Salote was shrewd, innovative and a very controlling and successful ruler of Tonga. Perhaps her greatest achievement in stabilising the kingdom was to unify the two Methodist churches. She introduced many important reforms, at the same time reviving and personally advocating the traditional arts and crafts, culture and values. She was highly acclaimed as a poet.
The diary that she kept during her visit to Britain at the time of the coronation reveals that the Salote of whom so many people were in awe, was herself in awe, of Britain and its politicians. With pride she recorded her several meetings with Churchill, and on the night that she dined at 10 Downing Street she took the opportunity to observe Churchill closely: “For the two full hours that I was there, I did not move away from the spot.” She had a clear view of him, and returned home “with great happiness”. Of the same occasion, Churchill’s biographer noted: “There was a vast Commonwealth dinner at No 10 for the visiting Prime Ministers, followed by a reception which, thanks to lavish supplies of good champagne, was far superior to normal occasions of this kind. The Queen of Tonga stole the show.”
On that trip Salote took the limelight wherever she went, as she did during the coronation procession. Despite the downpour she wished to be seen by the people. Her diary records that she neglected to consult her travelling companion, a Sultan from a Malay state, when she told police to leave the hood of their coach lowered. His cries of “Roof house! Roof house!” were ignored by Her Majesty as he nearly drowned in his seat. What the public didn’t know was that she retired to bed with a chill that night and later, on the voyage home, spent most of the days resting in bed.
The public Salote is well documented in this book but there are only a few glimpses of the private person. Salote left few diaries or letters. Even those closest to her were kept at a distance, so there remains a void of information that only speculation can fill.
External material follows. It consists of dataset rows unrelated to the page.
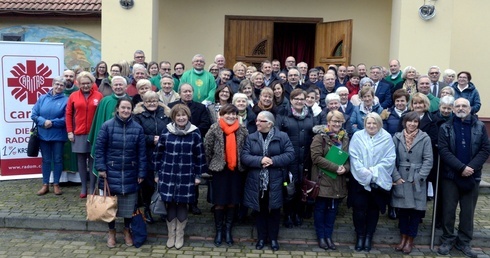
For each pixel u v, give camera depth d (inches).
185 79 284.7
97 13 421.7
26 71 299.9
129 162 211.3
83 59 435.2
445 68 358.9
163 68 304.2
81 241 223.9
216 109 243.4
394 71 311.0
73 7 426.3
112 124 210.7
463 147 210.7
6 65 296.5
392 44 383.9
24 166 308.0
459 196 219.8
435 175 226.2
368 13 410.9
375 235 232.1
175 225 220.4
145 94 228.5
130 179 211.9
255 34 416.5
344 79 317.7
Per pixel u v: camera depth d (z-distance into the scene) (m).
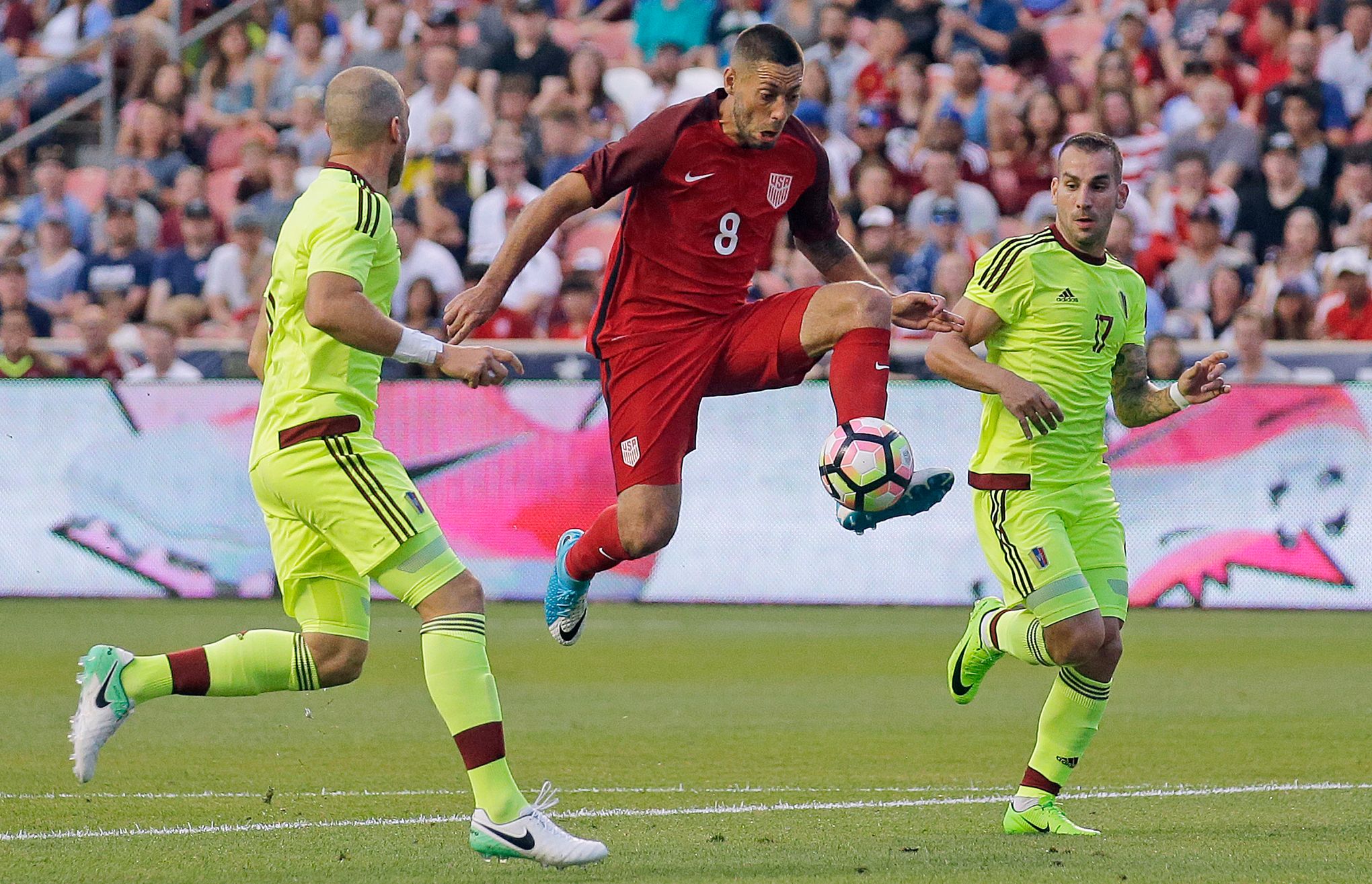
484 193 57.91
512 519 46.22
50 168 61.31
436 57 60.66
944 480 17.83
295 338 16.16
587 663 35.31
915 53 62.34
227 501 46.16
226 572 46.12
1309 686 31.55
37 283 58.00
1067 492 19.02
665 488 19.12
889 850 16.77
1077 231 19.17
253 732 26.28
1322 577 44.66
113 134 65.62
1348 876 15.20
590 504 46.00
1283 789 21.16
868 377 17.88
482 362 15.68
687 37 64.94
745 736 25.97
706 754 24.20
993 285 19.19
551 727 26.91
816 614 44.62
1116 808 19.78
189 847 17.08
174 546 46.25
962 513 45.56
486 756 15.62
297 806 19.83
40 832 18.06
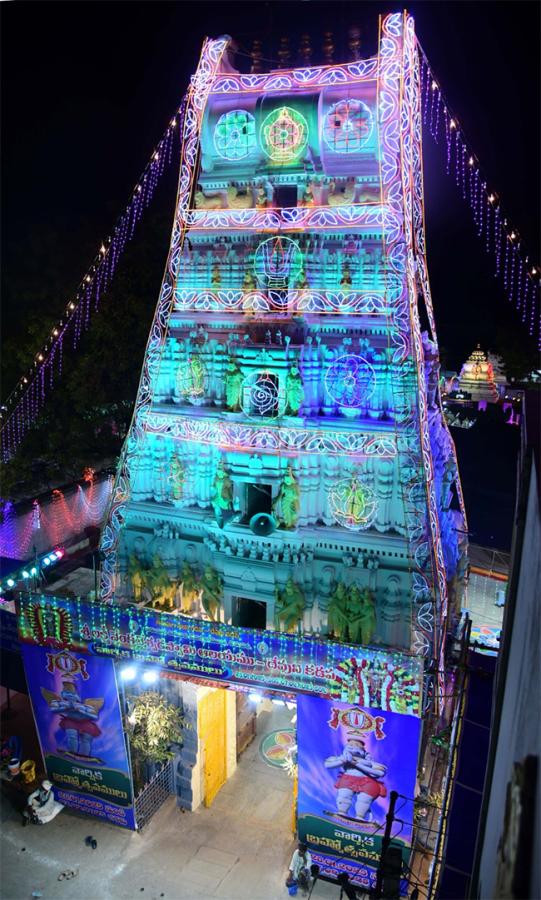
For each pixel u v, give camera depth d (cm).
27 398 4603
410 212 2292
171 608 2642
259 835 2605
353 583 2339
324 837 2381
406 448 2236
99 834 2611
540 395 2173
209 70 2419
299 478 2369
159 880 2397
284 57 2509
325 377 2356
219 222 2462
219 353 2497
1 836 2589
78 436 4569
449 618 2577
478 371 7044
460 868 1625
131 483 2616
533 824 836
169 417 2534
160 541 2611
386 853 1822
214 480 2505
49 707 2612
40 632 2534
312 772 2330
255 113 2333
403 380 2241
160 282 4416
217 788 2820
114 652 2450
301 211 2347
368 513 2311
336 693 2200
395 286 2241
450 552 2706
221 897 2327
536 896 757
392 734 2181
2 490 4541
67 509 4938
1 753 2811
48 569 3809
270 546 2431
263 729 3191
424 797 2288
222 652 2317
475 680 2250
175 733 2634
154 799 2706
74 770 2645
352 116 2230
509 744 1180
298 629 2436
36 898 2306
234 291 2434
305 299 2345
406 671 2088
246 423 2412
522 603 1460
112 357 4369
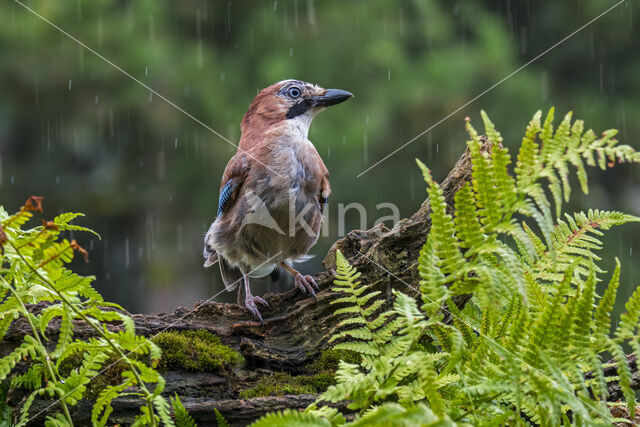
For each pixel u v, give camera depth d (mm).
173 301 17812
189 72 18109
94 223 17922
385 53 17609
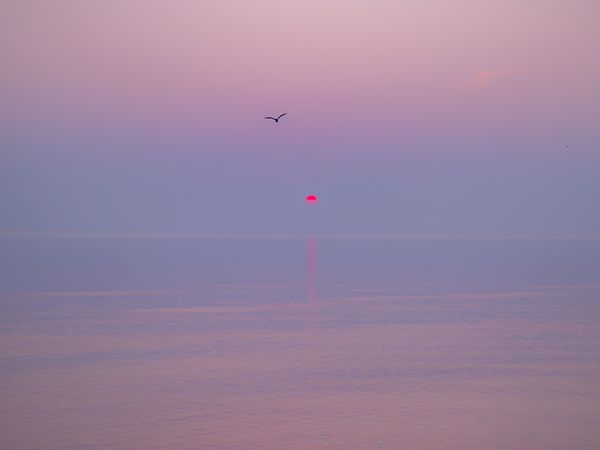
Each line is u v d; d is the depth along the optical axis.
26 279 102.38
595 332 57.00
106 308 70.00
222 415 33.25
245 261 160.00
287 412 33.91
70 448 28.44
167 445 28.94
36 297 79.06
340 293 86.31
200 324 60.31
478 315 66.81
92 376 40.69
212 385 39.03
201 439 29.73
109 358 45.72
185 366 43.75
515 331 57.50
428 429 31.34
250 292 86.94
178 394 37.00
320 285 97.12
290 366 44.09
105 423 31.70
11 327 57.25
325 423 32.19
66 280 101.25
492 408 34.69
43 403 34.81
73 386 38.25
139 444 29.00
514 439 29.98
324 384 39.50
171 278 106.81
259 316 65.62
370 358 46.62
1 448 28.28
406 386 39.12
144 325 59.34
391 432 30.95
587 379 40.62
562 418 32.97
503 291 89.38
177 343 51.34
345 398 36.56
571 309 71.56
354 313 68.00
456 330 57.97
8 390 37.22
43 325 58.50
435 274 119.19
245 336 54.66
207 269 128.75
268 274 117.19
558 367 43.84
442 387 38.84
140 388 38.12
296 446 29.03
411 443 29.47
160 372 42.03
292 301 77.62
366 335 55.50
Biographer Margaret Hixon doesn’t take us any closer to the truth. Having produced a number of works that document life in traditional communities, she may well be more comfortable collecting information than relaying it. Perhaps that is why I found this book more of a series of non-converging strands than a comprehensive biography.
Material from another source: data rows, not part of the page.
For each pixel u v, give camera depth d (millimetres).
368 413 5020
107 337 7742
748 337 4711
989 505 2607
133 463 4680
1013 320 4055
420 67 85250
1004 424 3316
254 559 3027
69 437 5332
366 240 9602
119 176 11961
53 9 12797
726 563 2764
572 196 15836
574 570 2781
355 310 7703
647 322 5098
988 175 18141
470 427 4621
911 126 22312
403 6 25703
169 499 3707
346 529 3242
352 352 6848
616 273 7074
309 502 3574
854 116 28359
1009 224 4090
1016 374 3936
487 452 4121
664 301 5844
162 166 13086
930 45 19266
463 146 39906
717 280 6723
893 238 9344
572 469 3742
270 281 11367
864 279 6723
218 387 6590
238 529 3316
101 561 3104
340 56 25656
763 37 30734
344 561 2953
Ultimately, a biographer relies on adversaries and rivals of the subject to provide a full portrait for the reader. Salote, Queen of Paradise was written with the encouragement of the Tongan royal family, which may add to the reasons why Salote comes across as a righteous but obscure figure. The biographer also notes in the prologue that some people declined to be interviewed because they so revered her memory, even 35 years after her death. If Salote had critics, they have remained silent.
There is no doubt that Salote should be esteemed and remembered for her good words and good works, but that seems to be all we will learn, at least from this publication. She remains the legend.
Judith Fyfe is a Wellington lawyer and oral historian.